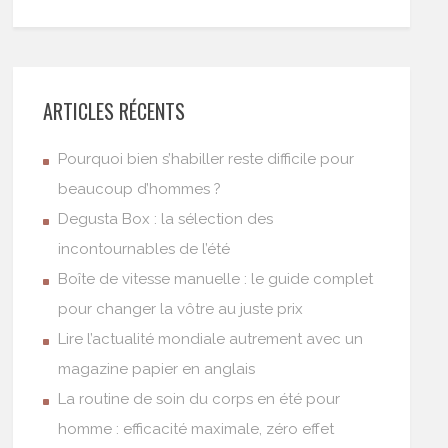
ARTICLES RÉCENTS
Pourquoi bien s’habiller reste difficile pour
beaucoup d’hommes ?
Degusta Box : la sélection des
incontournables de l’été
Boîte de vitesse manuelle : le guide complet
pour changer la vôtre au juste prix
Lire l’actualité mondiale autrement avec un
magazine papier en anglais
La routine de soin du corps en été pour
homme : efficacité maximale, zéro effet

- - - - - - -

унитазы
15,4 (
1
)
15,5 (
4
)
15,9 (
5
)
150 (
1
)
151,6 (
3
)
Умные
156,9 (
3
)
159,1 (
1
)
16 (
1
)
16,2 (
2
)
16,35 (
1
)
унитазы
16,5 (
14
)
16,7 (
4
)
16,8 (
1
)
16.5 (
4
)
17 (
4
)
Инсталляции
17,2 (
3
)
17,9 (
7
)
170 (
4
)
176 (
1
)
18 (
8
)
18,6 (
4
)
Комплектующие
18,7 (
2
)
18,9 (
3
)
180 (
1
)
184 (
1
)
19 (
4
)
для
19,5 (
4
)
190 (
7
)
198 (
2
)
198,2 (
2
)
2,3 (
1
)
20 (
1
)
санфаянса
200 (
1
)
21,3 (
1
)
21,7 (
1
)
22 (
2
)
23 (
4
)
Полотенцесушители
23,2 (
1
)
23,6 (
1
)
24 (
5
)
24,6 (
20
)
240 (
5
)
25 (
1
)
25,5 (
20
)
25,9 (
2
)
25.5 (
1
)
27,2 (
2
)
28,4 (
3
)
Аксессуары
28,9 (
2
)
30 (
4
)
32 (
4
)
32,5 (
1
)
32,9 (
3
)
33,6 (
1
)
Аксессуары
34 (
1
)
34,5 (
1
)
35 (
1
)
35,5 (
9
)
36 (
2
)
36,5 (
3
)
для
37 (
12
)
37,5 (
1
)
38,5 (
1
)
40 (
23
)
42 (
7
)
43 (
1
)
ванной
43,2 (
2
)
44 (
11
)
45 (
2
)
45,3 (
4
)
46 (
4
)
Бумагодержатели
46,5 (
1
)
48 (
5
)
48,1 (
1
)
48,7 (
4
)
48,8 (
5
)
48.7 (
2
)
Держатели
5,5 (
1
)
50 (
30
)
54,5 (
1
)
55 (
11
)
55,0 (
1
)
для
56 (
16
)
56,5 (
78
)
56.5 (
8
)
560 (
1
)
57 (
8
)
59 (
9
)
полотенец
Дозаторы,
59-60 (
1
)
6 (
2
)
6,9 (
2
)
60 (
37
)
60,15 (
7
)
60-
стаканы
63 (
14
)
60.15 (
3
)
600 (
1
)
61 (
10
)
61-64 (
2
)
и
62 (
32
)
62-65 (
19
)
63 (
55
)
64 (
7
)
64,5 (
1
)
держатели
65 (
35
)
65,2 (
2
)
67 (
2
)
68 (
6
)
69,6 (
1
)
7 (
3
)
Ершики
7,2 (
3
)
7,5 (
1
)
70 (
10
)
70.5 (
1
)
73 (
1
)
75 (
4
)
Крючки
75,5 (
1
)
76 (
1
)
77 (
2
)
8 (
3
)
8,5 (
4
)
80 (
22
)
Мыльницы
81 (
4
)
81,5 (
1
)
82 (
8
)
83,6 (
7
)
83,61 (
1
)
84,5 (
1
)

- - - - - - -

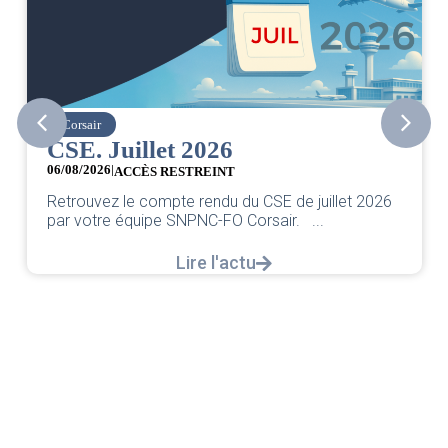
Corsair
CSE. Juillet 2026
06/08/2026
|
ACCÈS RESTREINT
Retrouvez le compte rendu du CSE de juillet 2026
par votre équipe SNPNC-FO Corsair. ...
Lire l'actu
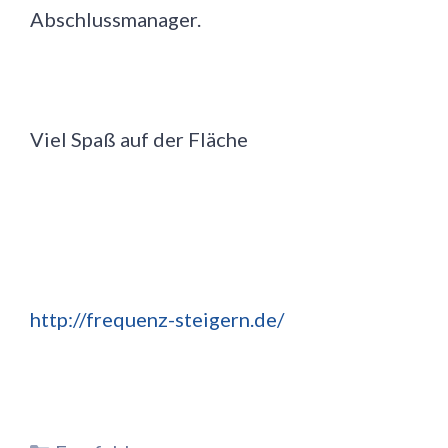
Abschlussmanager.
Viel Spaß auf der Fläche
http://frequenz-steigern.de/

- - - - - - -

The word "Corsair" appears in some lines of the data; state how many such lines there are, and nothing further.

2